Potter’s tradition in the Caribbean during 12th-16th centuries, a technological study of ceramics: Research by Katarina Jacobson
Ceramics are the most abundant materials found in archaeological excavations. Mainly based on stylistic types, they have been used for decades by archaeologists as a chronological marker. However, the development of ethnological research in the second half of the 20th century has revealed the importance of technological studies focused on the pottery production or manufacturing processes. Such studies investigate the technological choices (cultural and social) made by the artisans using the concept of operational sequence (or chaîne opératoire) developed by the French archaeologist Leroi-Gourhan. Variability in technological choices may be related to differences in community of practice, embedded in a social learning system.
Studying Manufacturing Techniques
For the NEXUS project I have looked at two ethnographic examples to understand the manufacturing process as the whole.
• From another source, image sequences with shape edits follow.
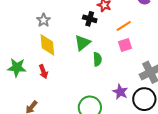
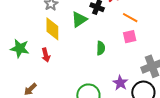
orange line: (124, 26) -> (130, 18), turned 56
green triangle: (82, 43) -> (79, 19), moved

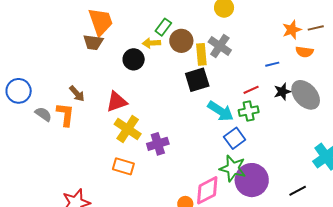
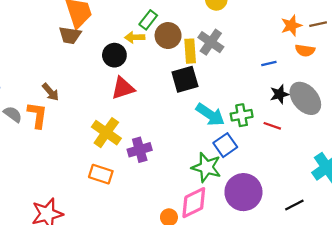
red line: (251, 90) -> (272, 126), moved, turned 42
red triangle: (117, 102) -> (123, 88), moved
green star: (233, 168) -> (206, 167), moved

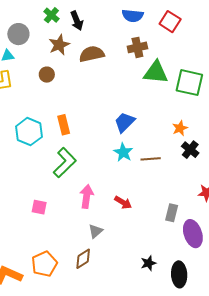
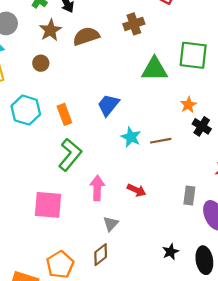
green triangle: (156, 72) -> (154, 69), moved
blue trapezoid: (125, 122) -> (108, 105), moved
cyan hexagon: (29, 132) -> (26, 110), moved
pink square: (39, 207) -> (48, 205), size x1.8

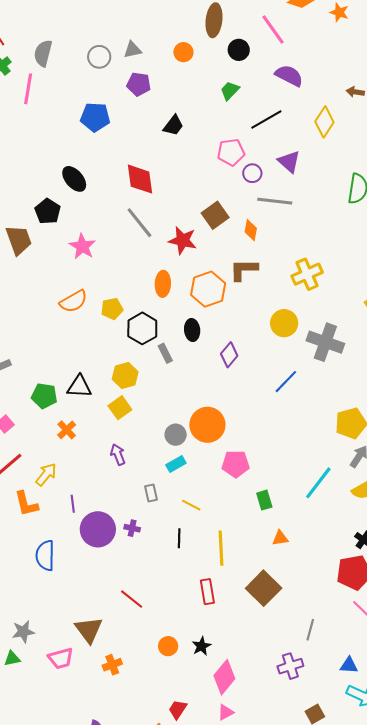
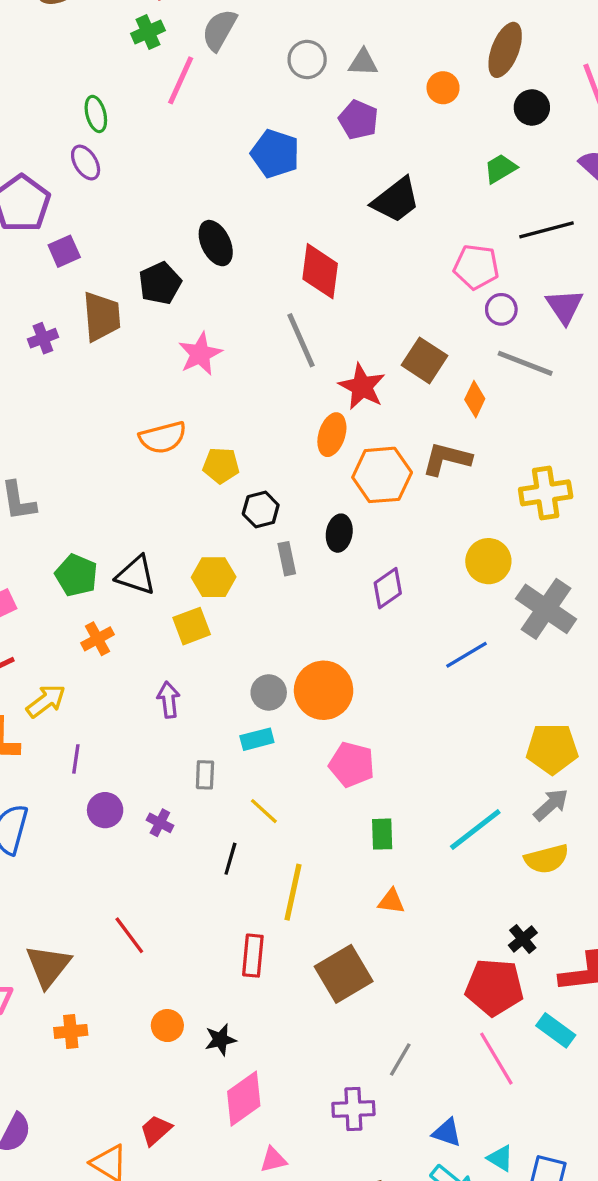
black trapezoid: (173, 125) -> (396, 200), size x1.4
brown square: (215, 215) -> (424, 360), turned -36
orange ellipse: (163, 284) -> (332, 435), moved
black hexagon: (142, 328) -> (261, 510), size x0.7
purple circle: (98, 529) -> (105, 810), size x0.6
pink triangle: (226, 712) -> (273, 1160), moved

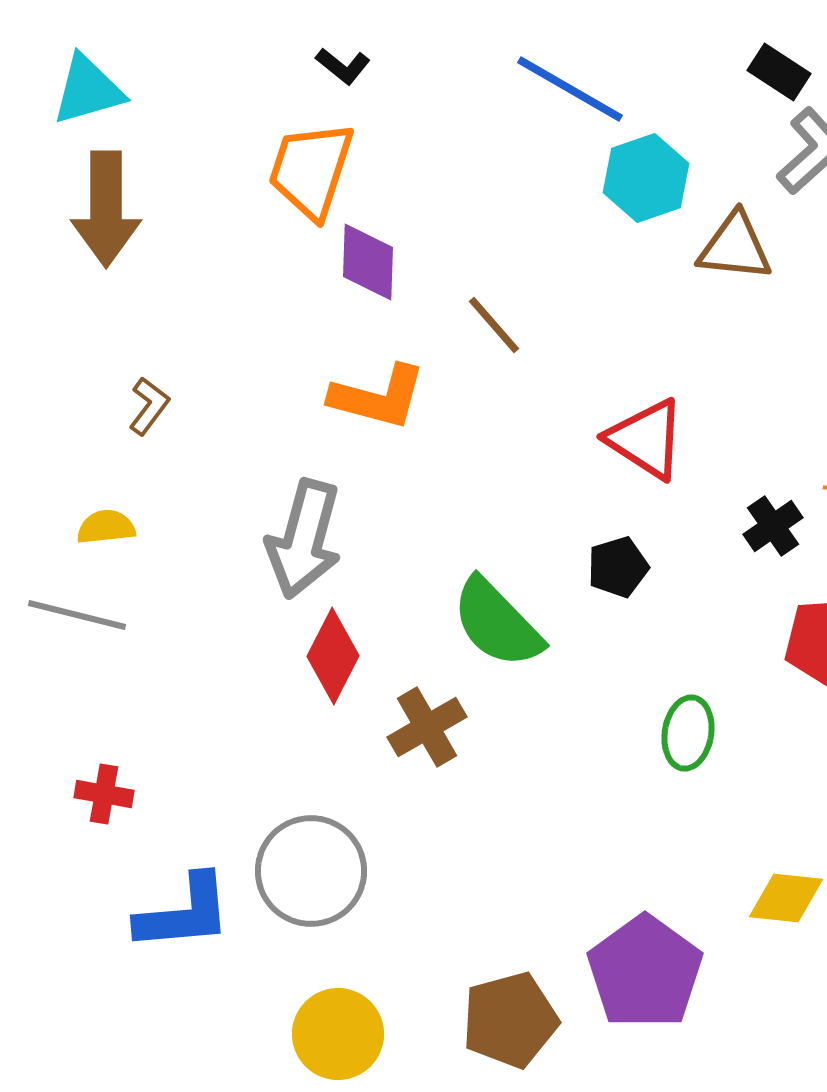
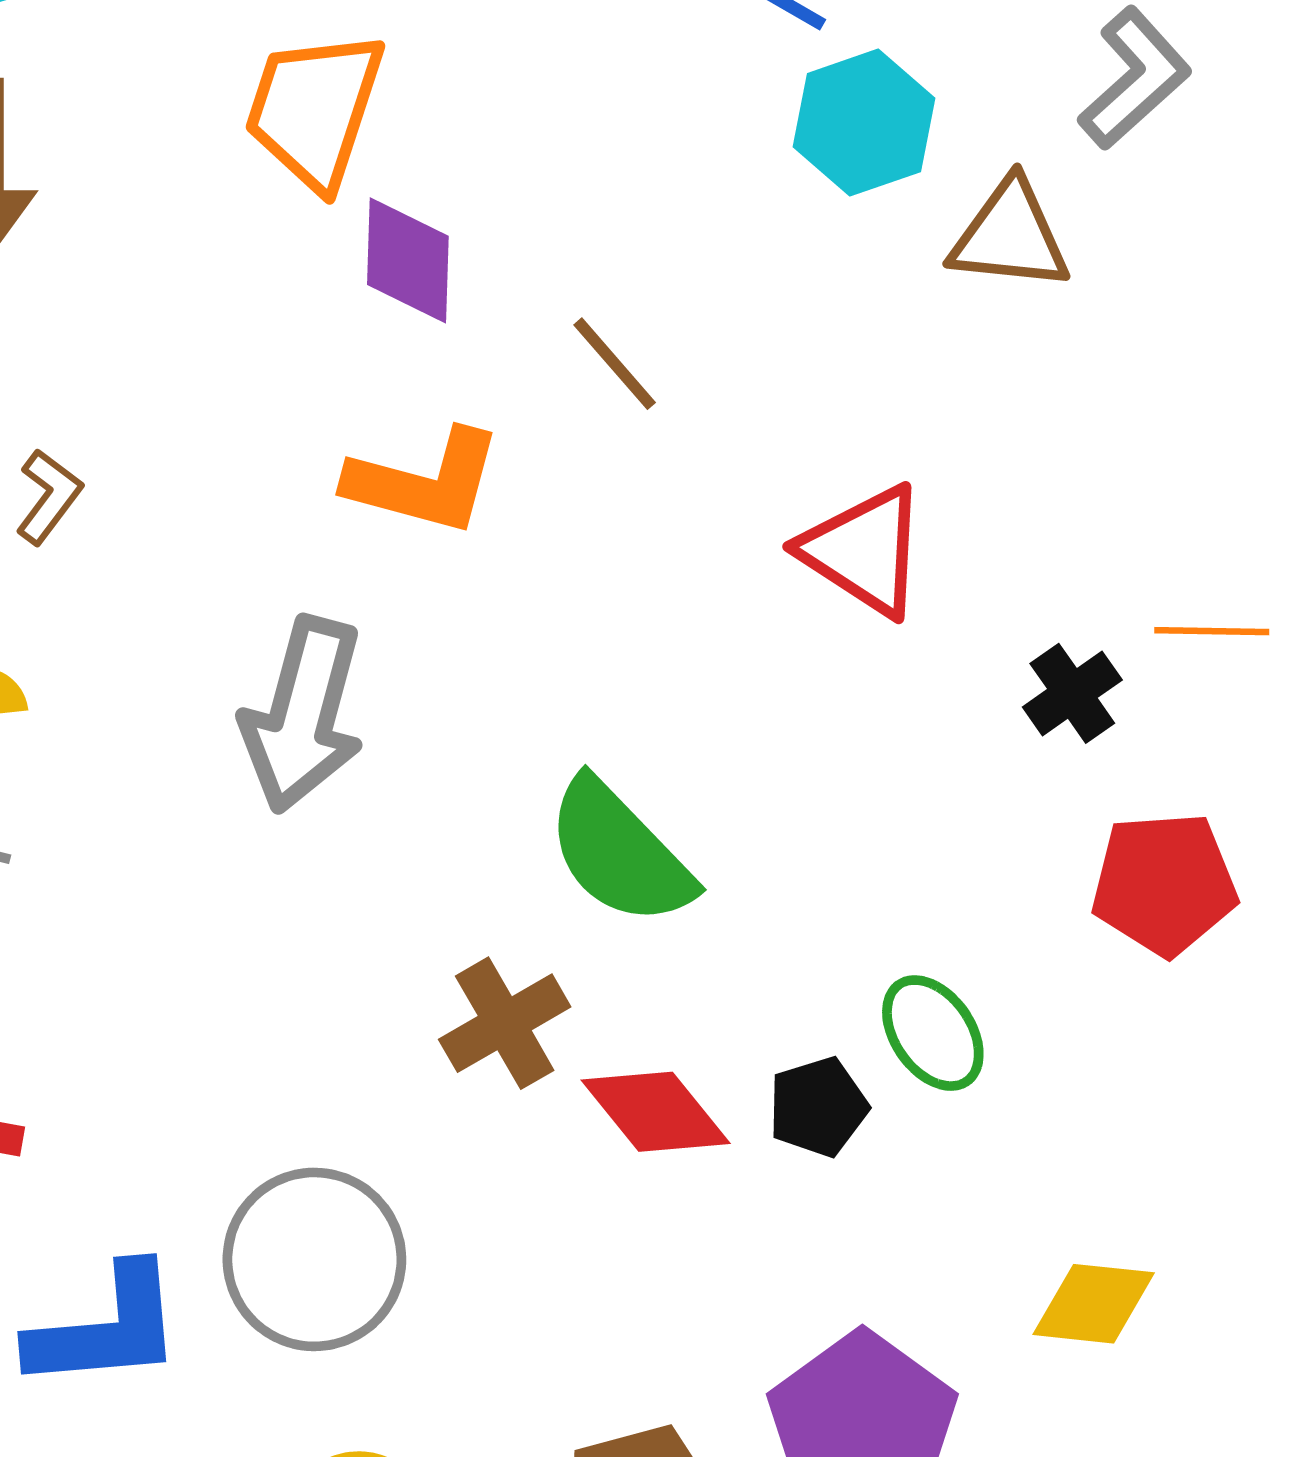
black pentagon: (618, 567) -> (818, 1107), moved
red diamond: (333, 656) -> (656, 1112), moved, turned -66
green ellipse: (688, 733) -> (933, 1033), turned -44

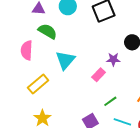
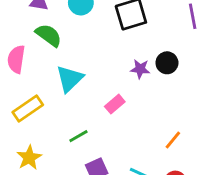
purple star: (113, 59) -> (140, 69), moved
green line: (110, 101) -> (78, 136), moved

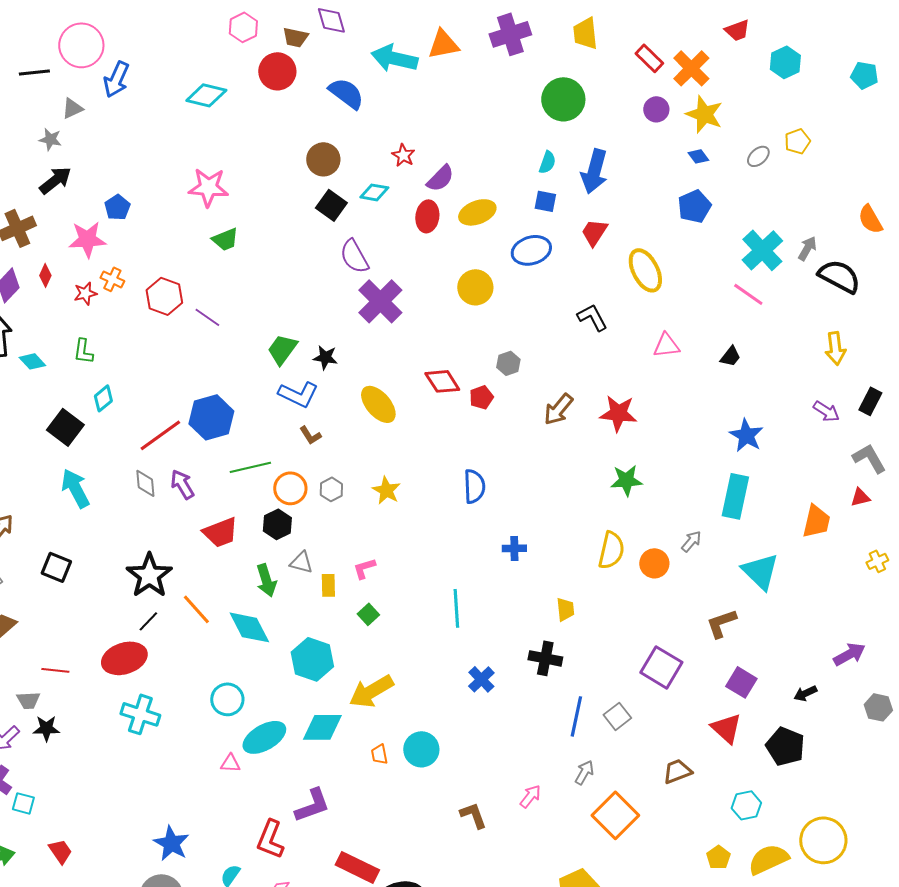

Then I looked at two indigenous pottery assemblages dating to the late pre-colonial and early colonial Greater Antilles (Dominican Republic) and Lesser Antilles (St. Vincent). I have studied the macro traces (invisible to the naked eye) of each individual step of the production process, from clay sourcing to the finished product in order to highlight the variability and changes in technical traditions through space and time. In my study I use archaeological, ethnographic, experimental and archaeometric data (the latter in collaboration with Leuven university.)
Although similarities in shape and decoration highlight interactions between the Greater and Lesser Antilles, the manufacturing techniques show that communities on either side of the archipelago had their own production methods and techniques. Coiling for example is shown to be the preferred roughing out technique in both cases, but the variability is highlighted in the method, size and width of the coils used to produce the pots, intrinsically pointing to a different technological choice. Also the toolkit used for scraping and shaving the coils is different, in the case of the St. Vincent assemblage a far larger array of tools (shell, calabash flint) was used than observed for the Dominican assemblage (mainly calabash).
In comparing ceramic assemblages and highlighting the variability in the production steps, my study contributes to a better understanding of the cultural, economic and social dynamics and practices of the indigenous communities on the eve of colonial encounters.